I’ve implemented a couple of tools, and I’m getting inconsistent results across successive calls to retrieve transient results. The simplest is get_timeofday, which returns the current datetime information. By definition, the results are transient, so the tool_call should always be made on subsequent references to get the time. In the tool, I set lifespan_ts to 1 second and generated an expiration_ts field in the result. Before submitting chat/completion requests, I review the chat history, and if the tool results have expired (expiration_ts < now), I remove them from the messages array. I also removed the preceding assistant message with an empty context. However, because the result references the current time, the model wants to reuse this information, so it seems I would need to remove the entire volley from the chat history before submission. This may work for individual tool invocations, but it falls apart for multi-tool invocations (potentially with different expiration times).
Managing conversation context is an art, and it quickly lapses into application-layer considerations. Consider advice in a response based on multiple tool calls that form a transaction (e.g., buy or sell stock based on current price, and profit or loss against current holdings). The stock price is transient, the portfolio holdings are transient. But if action is taken, we can’t remove the messages from the conversation context once they have expired.

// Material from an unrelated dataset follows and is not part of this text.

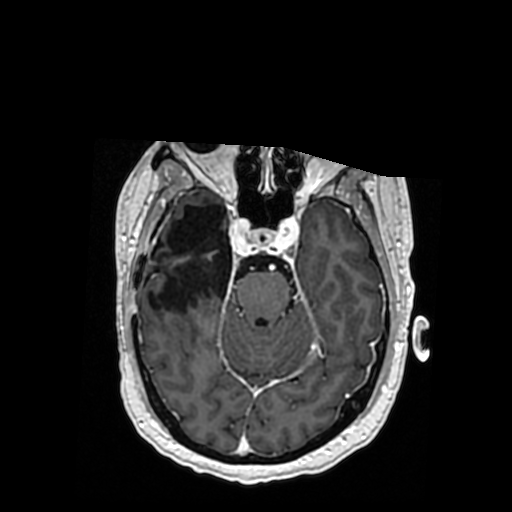
Brain MRI from a brain-tumour surgery series, one axial slice; slice 230 of 364 in the series (ordered by position); T1-weighted post-contrast; 0.5 mm slice thickness; 512 × 512 image matrix, field of view 260 × 260 mm. Case-level facts recorded for this patient, not image findings: histopathology: Oligodendroglioma; WHO grade: 3; IDH mutation: yes.
Outlined on this slice (expert manual segmentation):
- previous resection cavity: bounding box (x1, y1, x2, y2) in pixels: (148, 205, 232, 313)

I expect many tools are used to supplement the model’s knowledge with transient or more current information. I think the function_calling design should incorporate a lifespan concept, and the message entries could optionally carry an expiration time so the model could determine whether to reuse either the tool results or the prior assistant’s response incorporating these results. This decision must be made in conjunction with the current utterance being processed, so it appears the model must make these determinations.
I’ve received advice to add tool-specific instructions to the system prompt to help it handle responses from specific tools. I don’t like the idea of bloating the system prompt with tool-specific handling advice, especially when those functions aren’t expected to be called very often, and the expected proliferation of tool use cases. Instead, I’d prefer to use the tool definition’s description field as a “tool prompt” that advises the model how to handle the tool’s invocation, results, and response generation.
For example, for a get_timeofday tool, you’d want to specify that the tool results are transient and that the tool should always be called to satisfy time inquiries rather than reusing past references to time. For a tool like get_stock_price or get_current_weather, prior results may be considered valid for a given duration (to reduce API calls), which will likely vary by use case.
Allowing tool-specific prompt instructions gives tool authors (and/or users) control over when and how the tool is invoked, and how its results are consumed by the model or used for response generation.
While I can manipulate the messages sent in chat/completion requests, it seems there could be more architecturally controlled fields added to the function-calling design to make them more uniform and well-behaved. It may be necessary to use the general system prompt for multi-tool integrations to override or extend individual tool prompts.
Is the function_calling API deemed complete, or still a work in progress?